It’s very common that you need to combine data from multiple worksheets in the same Excel workbook when you’re using Power BI or Power Query/Get&Transform in Excel. Indeed a lot of people have blogged about how to solve this problem, but none of the solutions I’ve found on the internet work in more complex scenarios when the data on each sheet needs some kind of transformation before it can be combined. I was asked to explain how to do this recently while teaching a Power BI class, so in this blog post I’m going to walk through a worked example and point out a few issues that might trip up even experienced Power BI users.
First of all, the source data. Let’s say you have an Excel workbook with four worksheets: Q1, Q2, Q3 and Q4. On each worksheet is some sales data for the three months in each quarter; for example the Q1 worksheet looks like this:
…the Q2 worksheet looks like this:
…and so on. The required output for Power BI should be a table that looks like this:
Now most of the blog posts that describe this problem, such as Ken Puls’s post here, assume each worksheet has a table with the same column names on it. If each sheet has the same columns, this means you can just connect to the Excel workbook and get a table containing the contents (Miguel Escobar has a great post describing how to do this here) and then click the Expand/Aggregate button:
However in this particular case it doesn’t solve the problem, because we get this:
Aha, you may say, we have to transform the data before we can combine it and so we need to create a function and call it for every worksheet – the technique I’ve already blogged about here. And yes, that is basically what needs to happen, but the devil’s in the detail.
Here’s the solution, step-by-step:
Step 1: Get a table with all the worksheets listed
In Power BI connect to your Excel file as normal, then in the Navigator pane right-click on the name of the Excel workbook and select Edit rather than selecting any of the individual worksheets:
The result will be a table that looks something like this:
If you need to, filter out any rows that do not contain “Sheet” in the Kind column and also filter out any worksheets that you don’t want to combine data from.
Step 2: Create your template query
Duplicate the query above and call the new query Template.
Now, in the Template query, select one of the worksheets to use to build the query whose logic will be applied to all the other worksheets, and filter the table above so it only contains the row for that worksheet. In this case I’m using the worksheet called Q1:
Then – and this is important – remove all the other columns in the table except the Data column:
Doing this changes the M code generated for the next thing you’ll do; removing all these columns changes the way the row is referenced (see the section on “The effect of primary keys” in this post) and makes sure the name of the worksheet won’t be hard-coded anywhere.

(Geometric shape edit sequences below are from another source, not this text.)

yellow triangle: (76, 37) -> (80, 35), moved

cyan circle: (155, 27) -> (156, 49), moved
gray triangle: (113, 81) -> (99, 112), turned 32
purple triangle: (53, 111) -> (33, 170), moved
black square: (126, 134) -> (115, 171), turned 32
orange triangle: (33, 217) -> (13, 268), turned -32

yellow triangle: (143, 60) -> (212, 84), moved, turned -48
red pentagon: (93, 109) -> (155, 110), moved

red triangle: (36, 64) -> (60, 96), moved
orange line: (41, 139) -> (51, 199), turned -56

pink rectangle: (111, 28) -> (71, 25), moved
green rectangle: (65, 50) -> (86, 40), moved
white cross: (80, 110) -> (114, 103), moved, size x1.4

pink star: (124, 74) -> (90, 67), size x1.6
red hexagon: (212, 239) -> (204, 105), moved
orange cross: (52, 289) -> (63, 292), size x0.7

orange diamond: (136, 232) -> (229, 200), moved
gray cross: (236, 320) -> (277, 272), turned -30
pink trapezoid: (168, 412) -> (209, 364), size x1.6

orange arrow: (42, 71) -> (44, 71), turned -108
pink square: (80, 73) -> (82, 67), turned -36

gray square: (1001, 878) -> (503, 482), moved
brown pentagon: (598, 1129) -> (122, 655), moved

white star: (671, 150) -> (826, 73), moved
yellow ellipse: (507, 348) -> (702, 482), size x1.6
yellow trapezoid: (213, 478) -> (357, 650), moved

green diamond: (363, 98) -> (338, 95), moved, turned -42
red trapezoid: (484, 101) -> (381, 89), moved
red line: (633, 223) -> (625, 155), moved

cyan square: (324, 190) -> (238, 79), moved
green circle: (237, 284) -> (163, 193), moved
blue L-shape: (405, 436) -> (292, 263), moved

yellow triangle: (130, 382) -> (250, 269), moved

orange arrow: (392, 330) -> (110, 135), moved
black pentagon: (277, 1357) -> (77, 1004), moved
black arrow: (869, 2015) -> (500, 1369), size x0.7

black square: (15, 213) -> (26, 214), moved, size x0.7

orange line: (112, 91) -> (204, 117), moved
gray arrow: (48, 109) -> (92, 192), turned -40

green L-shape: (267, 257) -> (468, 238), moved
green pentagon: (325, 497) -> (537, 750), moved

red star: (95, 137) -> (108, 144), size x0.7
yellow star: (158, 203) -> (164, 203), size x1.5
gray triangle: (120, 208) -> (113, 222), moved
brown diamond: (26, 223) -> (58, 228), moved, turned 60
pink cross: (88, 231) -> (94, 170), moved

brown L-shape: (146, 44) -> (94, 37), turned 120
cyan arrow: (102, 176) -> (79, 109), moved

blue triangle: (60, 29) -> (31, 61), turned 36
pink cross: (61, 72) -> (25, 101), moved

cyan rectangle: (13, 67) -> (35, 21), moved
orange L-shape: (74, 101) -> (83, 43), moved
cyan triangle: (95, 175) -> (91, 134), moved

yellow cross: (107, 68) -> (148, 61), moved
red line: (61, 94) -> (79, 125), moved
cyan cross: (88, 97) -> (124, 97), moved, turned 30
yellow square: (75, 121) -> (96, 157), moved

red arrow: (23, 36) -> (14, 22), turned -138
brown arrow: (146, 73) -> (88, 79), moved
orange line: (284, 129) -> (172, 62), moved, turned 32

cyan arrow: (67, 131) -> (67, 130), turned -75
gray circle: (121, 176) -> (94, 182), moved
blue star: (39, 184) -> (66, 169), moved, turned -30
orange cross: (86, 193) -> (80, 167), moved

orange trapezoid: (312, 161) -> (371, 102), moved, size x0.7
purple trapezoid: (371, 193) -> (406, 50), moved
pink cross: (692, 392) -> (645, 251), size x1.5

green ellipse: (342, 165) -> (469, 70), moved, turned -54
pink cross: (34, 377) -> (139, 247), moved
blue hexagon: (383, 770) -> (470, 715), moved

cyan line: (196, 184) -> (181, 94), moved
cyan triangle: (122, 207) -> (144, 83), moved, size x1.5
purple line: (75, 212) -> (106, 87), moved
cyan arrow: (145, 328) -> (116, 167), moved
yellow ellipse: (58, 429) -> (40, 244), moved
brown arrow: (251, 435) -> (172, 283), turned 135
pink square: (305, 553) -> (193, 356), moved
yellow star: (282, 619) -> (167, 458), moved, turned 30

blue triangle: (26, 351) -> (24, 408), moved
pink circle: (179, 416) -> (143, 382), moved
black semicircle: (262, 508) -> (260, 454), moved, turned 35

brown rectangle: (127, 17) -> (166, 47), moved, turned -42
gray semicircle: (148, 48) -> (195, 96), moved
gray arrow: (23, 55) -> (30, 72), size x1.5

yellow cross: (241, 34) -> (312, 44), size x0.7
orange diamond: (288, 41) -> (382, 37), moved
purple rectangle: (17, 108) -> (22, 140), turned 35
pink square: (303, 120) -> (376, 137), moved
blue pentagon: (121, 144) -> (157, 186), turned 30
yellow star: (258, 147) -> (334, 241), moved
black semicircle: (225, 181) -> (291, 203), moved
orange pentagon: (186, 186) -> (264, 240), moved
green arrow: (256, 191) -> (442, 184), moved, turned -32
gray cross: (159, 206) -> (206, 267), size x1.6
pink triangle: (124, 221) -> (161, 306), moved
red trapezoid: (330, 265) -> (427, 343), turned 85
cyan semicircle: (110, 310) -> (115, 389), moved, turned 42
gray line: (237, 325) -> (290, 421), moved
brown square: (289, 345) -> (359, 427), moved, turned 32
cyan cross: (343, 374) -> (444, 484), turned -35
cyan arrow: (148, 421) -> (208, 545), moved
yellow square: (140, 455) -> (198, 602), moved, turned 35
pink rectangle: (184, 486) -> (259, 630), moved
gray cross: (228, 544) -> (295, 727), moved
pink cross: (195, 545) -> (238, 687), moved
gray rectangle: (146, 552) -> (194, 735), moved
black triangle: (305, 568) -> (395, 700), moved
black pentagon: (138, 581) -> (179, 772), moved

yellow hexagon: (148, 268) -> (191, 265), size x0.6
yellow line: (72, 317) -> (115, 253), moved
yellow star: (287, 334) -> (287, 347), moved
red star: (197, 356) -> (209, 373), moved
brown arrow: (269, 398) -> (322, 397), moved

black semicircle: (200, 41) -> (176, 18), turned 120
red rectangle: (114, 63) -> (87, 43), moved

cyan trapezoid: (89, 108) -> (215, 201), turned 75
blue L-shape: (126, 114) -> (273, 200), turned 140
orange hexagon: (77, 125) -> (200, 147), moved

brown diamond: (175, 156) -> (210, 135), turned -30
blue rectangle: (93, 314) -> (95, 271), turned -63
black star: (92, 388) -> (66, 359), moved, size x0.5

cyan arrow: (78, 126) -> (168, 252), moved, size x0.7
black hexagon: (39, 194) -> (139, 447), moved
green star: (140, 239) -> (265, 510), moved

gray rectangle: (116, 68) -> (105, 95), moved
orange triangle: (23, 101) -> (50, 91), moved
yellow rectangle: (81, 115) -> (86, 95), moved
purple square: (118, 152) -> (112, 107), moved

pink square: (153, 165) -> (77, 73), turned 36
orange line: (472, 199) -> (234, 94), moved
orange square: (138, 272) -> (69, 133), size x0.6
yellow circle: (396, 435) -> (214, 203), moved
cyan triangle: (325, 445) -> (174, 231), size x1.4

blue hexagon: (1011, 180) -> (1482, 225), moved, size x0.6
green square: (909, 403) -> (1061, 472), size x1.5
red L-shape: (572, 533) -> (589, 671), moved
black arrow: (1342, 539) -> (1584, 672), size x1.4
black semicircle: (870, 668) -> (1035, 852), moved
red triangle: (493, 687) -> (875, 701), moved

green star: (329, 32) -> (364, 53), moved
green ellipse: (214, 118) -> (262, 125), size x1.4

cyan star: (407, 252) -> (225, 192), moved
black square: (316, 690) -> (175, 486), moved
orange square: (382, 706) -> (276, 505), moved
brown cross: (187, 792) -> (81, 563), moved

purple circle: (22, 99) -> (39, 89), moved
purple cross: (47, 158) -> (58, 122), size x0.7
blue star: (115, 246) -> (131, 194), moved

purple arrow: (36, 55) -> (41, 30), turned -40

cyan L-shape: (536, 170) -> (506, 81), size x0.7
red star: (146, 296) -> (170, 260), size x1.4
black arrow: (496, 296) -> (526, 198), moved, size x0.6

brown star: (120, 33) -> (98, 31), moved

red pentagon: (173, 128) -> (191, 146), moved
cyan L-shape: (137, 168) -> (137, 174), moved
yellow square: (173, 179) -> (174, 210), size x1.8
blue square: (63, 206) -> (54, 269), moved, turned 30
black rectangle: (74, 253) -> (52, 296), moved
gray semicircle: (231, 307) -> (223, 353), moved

After that click the Table link inside the cell, and you’ll see the contents of the worksheet:
There will probably be a Changed Type step in the query that sets the data types for each of the columns, and you will need to delete it:
You can now perform any other transformations you need on this query, but you will need to avoid any transformations that generate M code referring to any columns on the original worksheet that aren’t present on other worksheets. Remember, these transformations will need to be applied to the other worksheets and they will fail if they refer to columns that aren’t present – this is why you had to delete the Changed Type step earlier, because it sets the types on the January, February and March columns, and you’ll probably need to delete any other Changed Type steps that are created elsewhere in the query. Open up the Advanced Editor and check the M code for the whole query just to be sure.
In this case all I need to do is unpivot the month columns by selecting the Product column and using the Unpivot Other Columns button on the Transform tab, and then renaming the columns appropriately:
Step 3: Create a function
Next you need to create a new parameter by clicking the Manage Parameters/New Parameter button, call the parameter Worksheet, set the data type to text and have it return the name of the worksheet you chose in the previous step:
Now, go back to the Template query, find the step called Filtered Rows towards the beginning where you filtered down to a single worksheet, and click the gear icon next to the step to edit it:
Then, edit the step so it uses the value returned by the parameter to filter by instead of the hard-coded value you entered earlier. To do this, click on the button shown below, select Parameter and then select the Worksheet parameter in the next dropdown box along:
Finally, go to the Queries pane on the left-hand side of the screen and right-click on the Template query and select Create Function..
You’ll be prompted to give the new function a name; call it GetData:
Step 4: Invoke the function and combine the data
Finally, go back to the duplicate copy of the original query created at the beginning of step 2. Then go to the Add Column tab on the ribbon and click the Invoke Custom Function button and invoke the GetData function, passing in the contents of the Name column to the function’s only parameter:
Last of all, click the Expand/Aggregate button on the new column and expand the nested tables:
After removing any unnecessary columns, you’ll see the data from all the worksheets combined into a single table as desired:
Don’t forget to set the data types on each column.